The Palestinian economy belongs to emerging economies with GDP of 6.5 billion USD. It has unique conditions as a service economy, with a significant role in public sector contribution, including the Palestinian National Authority budget, the UNRWA budget which is allocated to Refugees that live inside the PNA territories, and many NGOs financed by international aids. In addition to that, there are significant annual incoming workers' remittances to the Palestinian economy. Finally, the most unique aspect of this economy, it has no national currency, and instead three official currencies are in use including JD, US$, and NIS. This project aims to examine how clients move from one currency to another in case of saving, loans and conducting business transactions. In addition, this proposal aims to point out to what extent internet-banking, ATMs and other electronic money instruments are used, and what major problems and technical and social issues are attached to such processes. This will cover the financial system including the official banking system, and moneychanger firms. Finally, this proposal aims to point out the practices in closeting the three or more currency positions (short, long and flat) by Banks in each of the end working days.
Nidal Rashid Sabri, Diama Abu Laban, Deema Waleed Haniya
About the Researcher(s)
Diama Abu Laban is working as a lecturer of the finance and banking department at the College of Commerce and Economics at Birzeit University, Palestine. In addition, she works as a coordinator with Palestinian Stock Exchange in stock simulation trading program. Her major research interest is International Finance.
Deema Waleed Haniya is working as a lecturer at the businesses administration department in the College of Commerce and Economics at Birzeit University, Palestine. She also worked as Chairperson Assistant of Business administration Department at Birzeit University.
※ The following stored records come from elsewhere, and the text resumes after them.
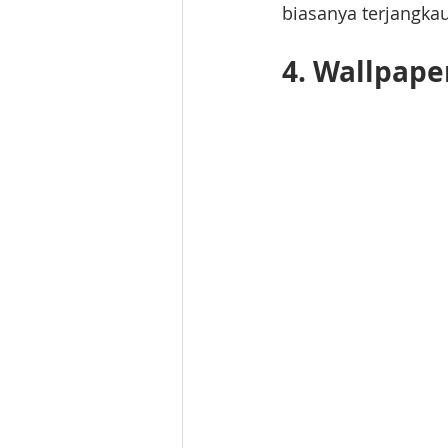
biasanya terjangkau
4. Wallpape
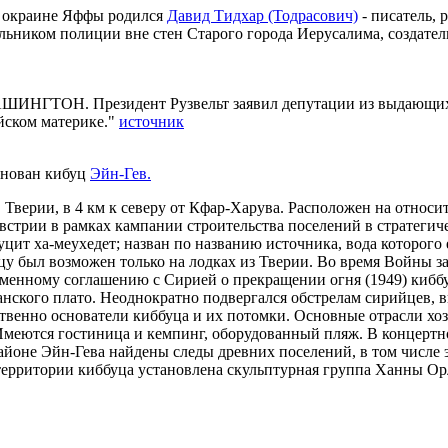
а окраине Яффы родился
Давид Тидхар (Тодрасович)
- писатель, 
льником полиции вне стен Старого города Иерусалима, создате
"ВАШИНГТОН. Президент Рузвельт заявил депутации из выдающихс
ейском материке."
источник
снован кибуц
Эйн-Гев.
в Тверии, в 4 км к северу от Кфар-Харува. Расположен на относ
Австрии в рамках кампании строительства поселений в стратеги
цит ха-меухедет; назван по названию источника, вода которого
буцу был возможен только на лодках из Тверии. Во время Войны
менному соглашению с Сирией о прекращении огня (1949) киббуц
ланского плато. Неоднократно подвергался обстрелам сирийцев,
ественно основатели киббуца и их потомки. Основные отрасли хо
меются гостиница и кемпинг, оборудованный пляж. В концертном
йоне Эйн-Гева найдены следы древних поселений, в том числе э
 территории киббуца установлена скульптурная группа Ханны О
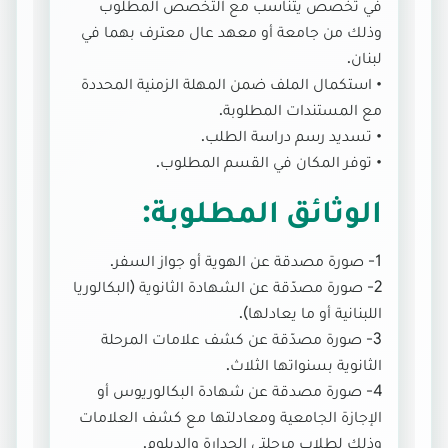
في تخصص يتناسب مع التخصص المطلوب
وذلك من جامعة أو معهد عال معترف بهما في
لبنان.
• استكمال الملف ضمن المهلة الزمنية المحددة
مع المستندات المطلوبة.
• تسديد رسم دراسة الطلب.
• توفر المكان في القسم المطلوب.
الوثائق المطلوبة:
1- صورة مصدقة عن الهوية أو جواز السفر.
2- صورة مصدّقة عن الشهادة الثانوية (البكالوريا
اللبنانية أو ما يعادلها).
3- صورة مصدّقة عن كشف علامات المرحلة
الثانوية بسنواتها الثلاث.
4- صورة مصدقة عن شهادة البكالوريوس أو
الإجازة الجامعية ومعادلتها مع كشف العلامات
وذلك لطلاب مرحلتي الجدارة والدبلوم.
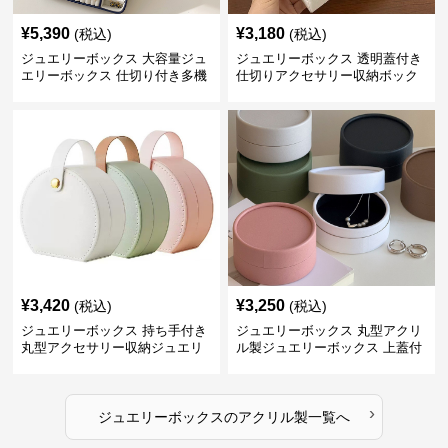
¥
5,390
¥
3,180
(税込)
(税込)
ジュエリーボックス 大容量ジュ
ジュエリーボックス 透明蓋付き
エリーボックス 仕切り付き多機
仕切りアクセサリー収納ボック
能収納ケース
ス
¥
3,420
¥
3,250
(税込)
(税込)
ジュエリーボックス 持ち手付き
ジュエリーボックス 丸型アクリ
丸型アクセサリー収納ジュエリ
ル製ジュエリーボックス 上蓋付
ーボックス
き
›
ジュエリーボックス
の
アクリル製
一覧へ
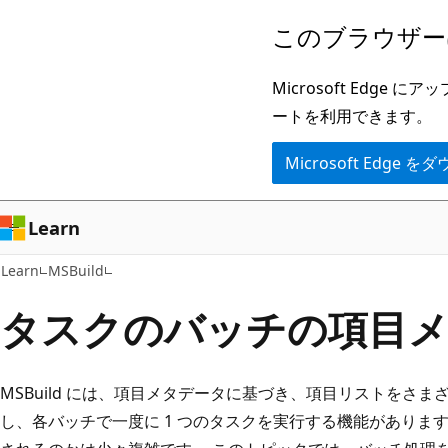
メ
このブラウザー
イ
ン
Microsoft Ed
コ
ートを利用できます。
ン
Microsoft Edge
テ
ン
ツ
Learn
に
Learn
MSBuild
ス
キ
タスクのバッチの項目
ッ
プ
MSBuild には、項目メタデータに基づき、項目リストをさ
し、各バッチで一度に 1 つのタスクを実行する機能がありま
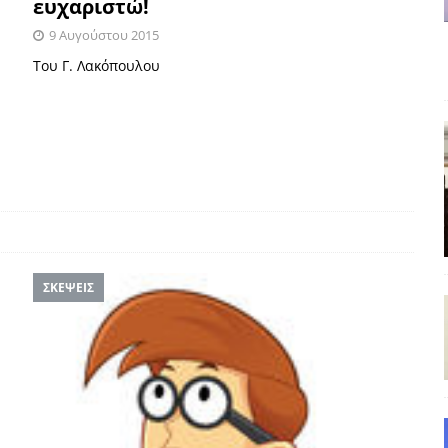
ευχαριστώ!
και το Σχέδιο Άτσεσον
ΑΠΟΨΕΙΣ
9 Αυγούστου 2015
ΑΠΟΨΕΙΣ
Του Γ. Λακόπουλου
ίτευση
ΠΡΟΒΟΛΕΣ
η Αυγούστου: Πώς ένας αποτυχημένος κοινοβουλευτικός έγινε
ίται και δεν εκβιάζεται
ΠΑΡΕΜΒΑΣΕΙΣ
χη της δεύτερης θέσης είναι (πολύ) ανοιχτή ακόμη. Προς αναμέτρηση
ΑΠΟΨΕΙΣ
ΣΚΕΨΕΙΣ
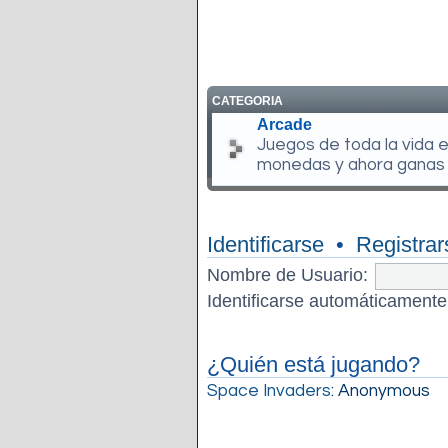
CATEGORIA
Arcade
Juegos de toda la vida 
monedas y ahora ganas
Identificarse
•
Registrar
Nombre de Usuario:
Identificarse automáticamente
¿Quién está jugando?
Space Invaders
: Anonymous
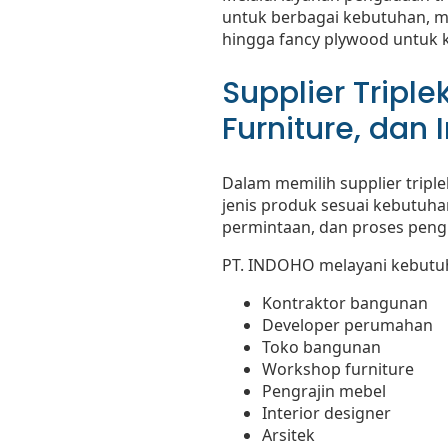
untuk berbagai kebutuhan, mula
hingga fancy plywood untuk k
Supplier Tripl
Furniture, dan 
Dalam memilih supplier tripl
jenis produk sesuai kebutuh
permintaan, dan proses pengi
PT. INDOHO melayani kebutuha
Kontraktor bangunan
Developer perumahan
Toko bangunan
Workshop furniture
Pengrajin mebel
Interior designer
Arsitek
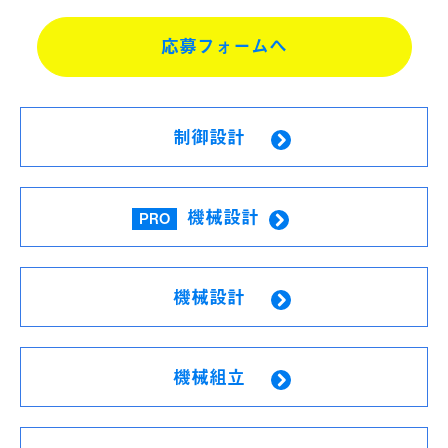
応募フォームへ
制御設計
機械設計
PRO
機械設計
機械組立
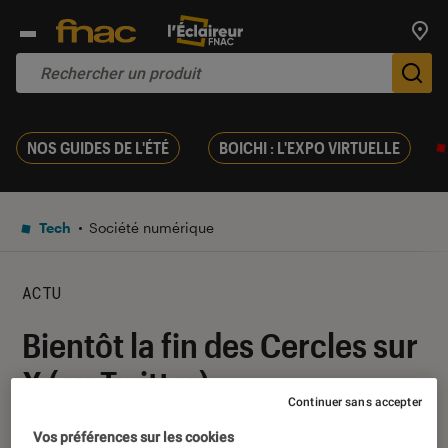
Trouv
De
NOS GUIDES DE L'ÉTÉ
BOICHI : L'EXPO VIRTUELLE
Tech
Société numérique
ACTU
Bientôt la fin des Cercles sur
X (ex-Twitter)
Continuer sans accepter
25 septembre 2023
・
Par
Kesso Diallo
Vos préférences sur les cookies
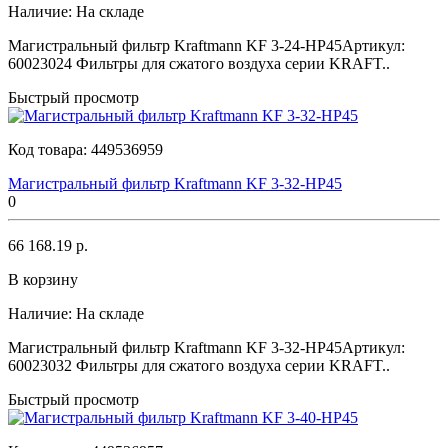
Наличие:
На складе
Магистральный фильтр Kraftmann KF 3-24-HP45Артикул:
60023024 Фильтры для сжатого воздуха серии KRAFT..
Быстрый просмотр
Код товара:
449536959
Магистральный фильтр Kraftmann KF 3-32-HP45
0
66 168.19 р.
В корзину
Наличие:
На складе
Магистральный фильтр Kraftmann KF 3-32-HP45Артикул:
60023032 Фильтры для сжатого воздуха серии KRAFT..
Быстрый просмотр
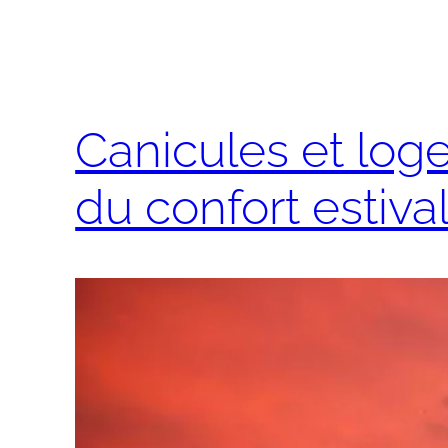
Canicules et loge
du confort estiva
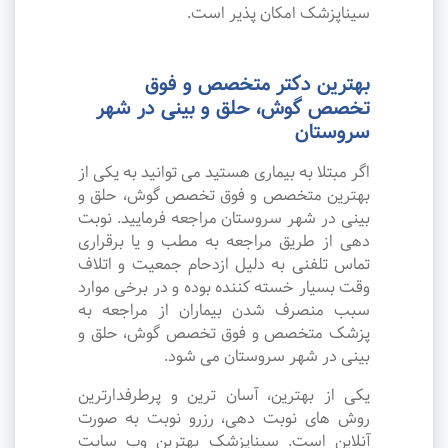
سیناپزشک امکان پذیر است.
بهترین دکتر متخصص و فوق
تخصص گوش، حلق و بینی در شهر
سروستان
اگر مبتلا به بیماری هستید می توانید به یکی از
بهترین متخصص و فوق تخصص گوش، حلق و
بینی در شهر سروستان مراجعه فرمایید. نوبت
دهی از طریق مراجعه به مطب و یا برقراری
تماس تلفنی به دلیل ازدحام جمعیت و اتلاف
وقت بسیار خسته کننده بوده و در برخی موارد
سبب منصرف شدن بیماران از مراجعه به
پزشک متخصص و فوق تخصص گوش، حلق و
بینی در شهر سروستان می شود.
یکی از بهترین، آسان ترین و پرطرفدارترین
روش های نوبت دهی، رزرو نوبت به صورت
آنلاین است. سیناپزشک بهترین وب سایت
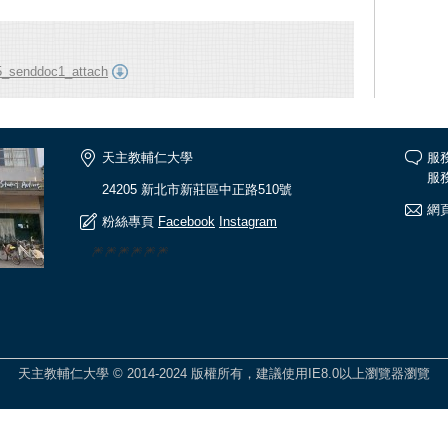
_senddoc1_attach
天主教輔仁大學
服
服務
24205 新北市新莊區中正路510號
網頁
粉絲專頁
Facebook
Instagram
🎆🎆🎆🎆🎆🎆
天主教輔仁大學 © 2014-2024 版權所有，建議使用IE8.0以上瀏覽器瀏覽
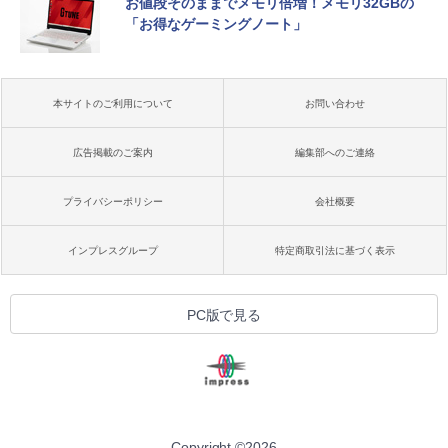
お値段そのままでメモリ倍増！メモリ32GBの
「お得なゲーミングノート」
本サイトのご利用について
お問い合わせ
広告掲載のご案内
編集部へのご連絡
プライバシーポリシー
会社概要
インプレスグループ
特定商取引法に基づく表示
PC版で見る
Copyright ©
2026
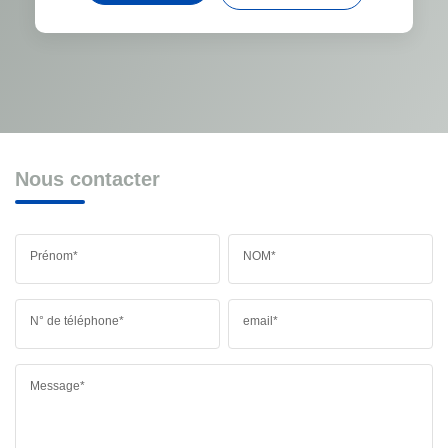
Nous contacter
Prénom*
NOM*
N° de téléphone*
email*
Message*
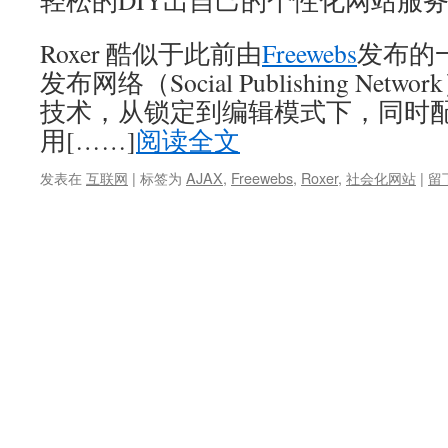
轻松的DIY出自己的个性化网站服
Roxer 酷似于此前由
Freewebs
发布的
发布网络（Social Publishing Networ
技术，从锁定到编辑模式下，同时
用[……]
阅读全文
发表在
互联网
|
标签为
AJAX
,
Freewebs
,
Roxer
,
社会化网站
|
留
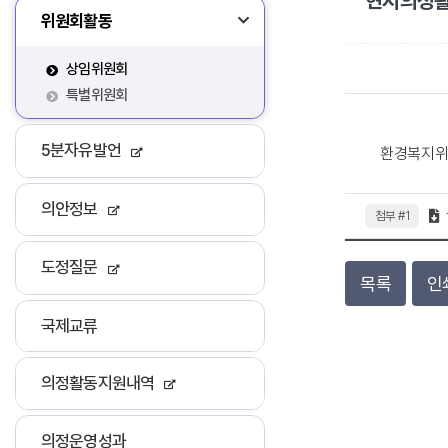
현지의정활
위원회활동
상임위원회
특별위원회
5분자유발언
환경복지위원
의안정보
첨부 #1
도정질문
목록
인
국제교류
의정활동지원내역
의정운영성과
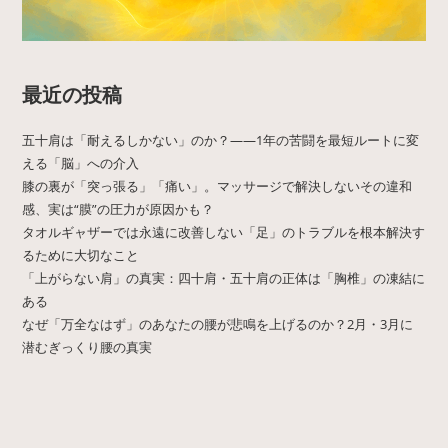
最近の投稿
五十肩は「耐えるしかない」のか？——1年の苦闘を最短ルートに変
える「脳」への介入
膝の裏が「突っ張る」「痛い」。マッサージで解決しないその違和
感、実は“膜”の圧力が原因かも？
タオルギャザーでは永遠に改善しない「足」のトラブルを根本解決す
るために大切なこと
「上がらない肩」の真実：四十肩・五十肩の正体は「胸椎」の凍結に
ある
なぜ「万全なはず」のあなたの腰が悲鳴を上げるのか？2月・3月に
潜むぎっくり腰の真実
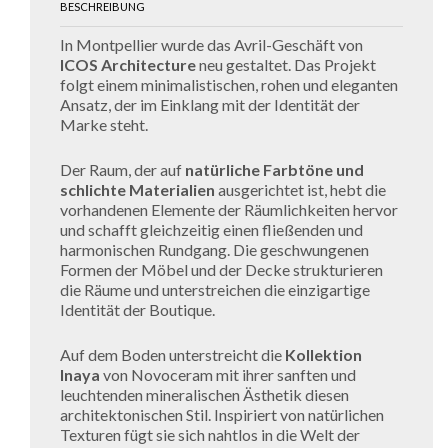
BESCHREIBUNG
In Montpellier wurde das Avril-Geschäft von
ICOS Architecture
neu gestaltet. Das Projekt
folgt einem minimalistischen, rohen und eleganten
Ansatz, der im Einklang mit der Identität der
Marke steht.
Der Raum, der auf
natürliche Farbtöne und
schlichte Materialien
ausgerichtet ist, hebt die
vorhandenen Elemente der Räumlichkeiten hervor
und schafft gleichzeitig einen fließenden und
harmonischen Rundgang. Die geschwungenen
Formen der Möbel und der Decke strukturieren
die Räume und unterstreichen die einzigartige
Identität der Boutique.
Auf dem Boden unterstreicht die
Kollektion
Inaya
von Novoceram mit ihrer sanften und
leuchtenden mineralischen Ästhetik diesen
architektonischen Stil. Inspiriert von natürlichen
Texturen fügt sie sich nahtlos in die Welt der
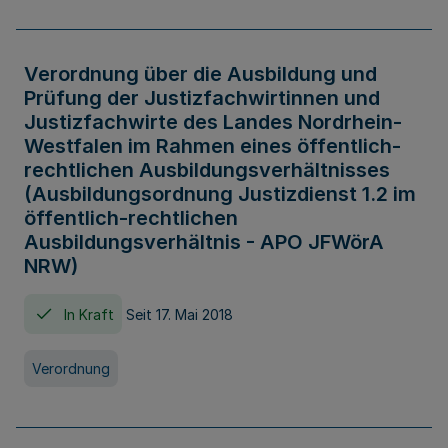
Verordnung über die Ausbildung und
Prüfung der Justizfachwirtinnen und
Justizfachwirte des Landes Nordrhein-
Westfalen im Rahmen eines öffentlich-
rechtlichen Ausbildungsverhältnisses
(Ausbildungsordnung Justizdienst 1.2 im
öffentlich-rechtlichen
Ausbildungsverhältnis - APO JFWörA
NRW)
In Kraft
Seit 17. Mai 2018
Verordnung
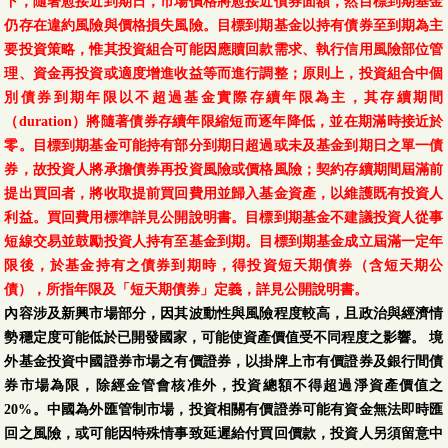
下，隨著愈接近到期日，市場價格將愈接近債券面額，然目標到期基金
仍存在違約風險與價格損失風險。目標到期基金以持有債券至到期為主
要投資策略，惟其投資組合可能因應贖回款需求、執行信用風險部位管
理、資金再投資或適度增進收益等而進行調整；原則上，投資組合中個
別債券到期年限以不超過基金實際存續年限為主，其存續期間
（duration）將隨著債券存續年限縮短而逐年降低，並在期滿時接近於
零。目標到期基金可能持有部分到期日超過或未及基金到期日之單一債
券，故投資人將承擔債券再投資風險或價格風險；契約存續期間屆滿前
提出買回者，將收取提前買回費用並歸入基金資產，以維護既有投資人
利益。買回費用標準詳見公開說明書。目標到期基金不建議投資人從事
短線交易並鼓勵投資人持有至基金到期。目標到期基金成立屆滿一定年
限後，於基金持有之債券到期時，得投資短天期債券（含短天期公
債），所指年限及「短天期債券」定義，詳見公開說明書。
內容涉及新興市場部分，因其波動性與風險程度較高，且政治與經濟情
勢穩定度可能低於已開發國家，可能使資產價值受不同程度之影響。 境
外基金投資中國證券市場之有價證券，以掛牌上市有價證券及銀行間債
券市場為限，除經金管會核准外，投資總額不得超過淨資產價值之
20%。中國為外匯管制市場，投資相關有價證券可能有資金無法即時匯
回之風險，或可能因特殊情事致延遲給付買回價款，投資人另須留意中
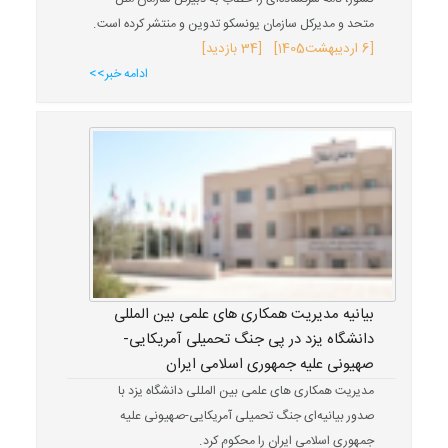
متحد و مدیرکل سازمان یونسکو تدوین و منتشر کرده است.
[
6 اردیبهشت
1405
] [34 بازدید]
ادامه خبر>>
بیانیه مدیریت همکاری های علمی بین المللی
دانشگاه یزد در پی جنگ تحمیلی آمریکایی-
صهیونی علیه جمهوری اسلامی ایران
مدیریت همکاری های علمی بین المللی دانشگاه یزد با
صدور بیانیه‌ای جنگ تحمیلی آمریکایی-صهیونی علیه
جمهوری اسلامی ایران را محکوم کرد.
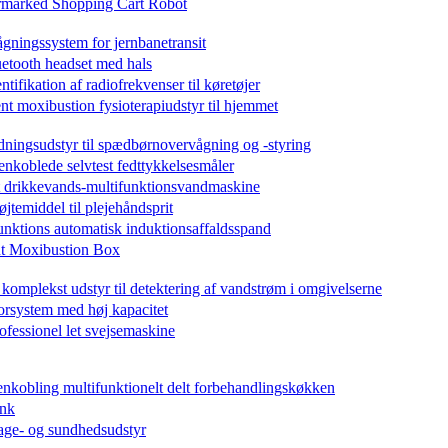
ermarked Shopping Cart Robot
gningssystem for jernbanetransit
etooth headset med hals
ifikation af radiofrekvenser til køretøjer
nt moxibustion fysioterapiudstyr til hjemmet
ningsudstyr til spædbørnovervågning og -styring
koblede selvtest fedttykkelsesmåler
t drikkevands-multifunktionsvandmaskine
jtemiddel til plejehåndsprit
unktions automatisk induktionsaffaldsspand
nt Moxibustion Box
omplekst udstyr til detektering af vandstrøm i omgivelserne
rsystem med høj kapacitet
ofessionel let svejsemaskine
nkobling multifunktionelt delt forbehandlingskøkken
ank
age- og sundhedsudstyr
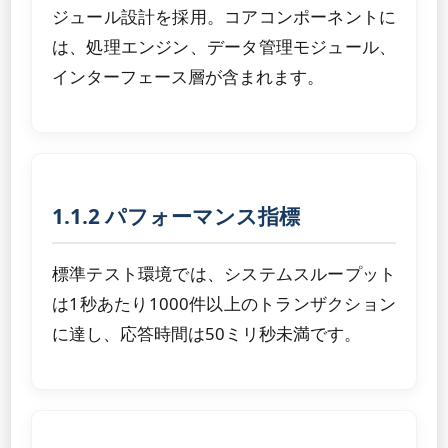
ジュール設計を採用。コアコンポーネントに
は、処理エンジン、データ管理モジュール、
インターフェース層が含まれます。
1.1.2 パフォーマンス指標
標準テスト環境では、システムスループット
は1秒あたり1000件以上のトランザクション
に達し、応答時間は50ミリ秒未満です。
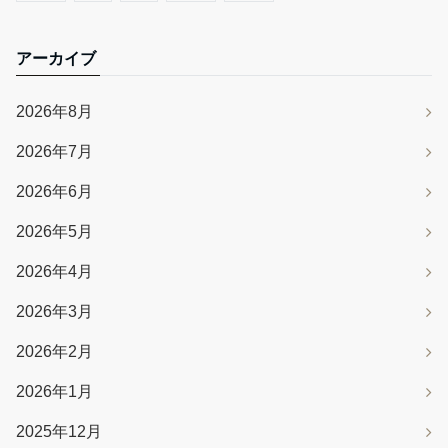
アーカイブ
2026年8月
2026年7月
2026年6月
2026年5月
2026年4月
2026年3月
2026年2月
2026年1月
2025年12月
Synopsis of Research Results
The Palestinian economy has no national currency, which has resulted in the circulation of three currencies (JD, US$, NIS) for deposits, saving, wealth measurement and trade transactions. This leads to challenges for the management of banking treasury activities in the Palestinian economy.
This research examined how clients move from one currency to another in cases of saving and business transactions. The study used multiple research instruments including: analyzing the related data to examine the relationship between changes in the value of banking deposits of each of the used currencies and their respected interest rates, as well as employing a quarterly data analysis for the last ten years. Research also involved examining the related laws imposed by the Palestinian Monetary Authority (PMA) on banks working in the Palestinian economy as well as individual banking regulations, structured interviews with bank treasurers, and questionnaires directed to selected samples of treasury staff and employees regarding challenges to the management of banking treasury and closeting of foreign currency positions.
The study found that the interest rate is not a critical factor in selecting a currency for savings and deposits in banks, as reported by clients and banking staff, and confirmed by financial analysis, which shows weak or no correlation between changes in interest rates and changes in values of deposits in banks. The study also found that the majority of banks working in the Palestinian economy imposed stricter regulations than those imposed by the PMA, while others reduced the maximum permitted surplus of a currency. The majority of treasuries' staff strongly agreed that there is need for additional legislation to cover all related transactions to facilitate the work of the treasury. The study recommends relaxing the maximum ratio of 5% imposed on each single currency held, keeping the 20% level from owner equity to the total of currencies, extending bank hours including Fridays, reducing restrictions on investments outside Palestine, and permitting trading in options and future transactions.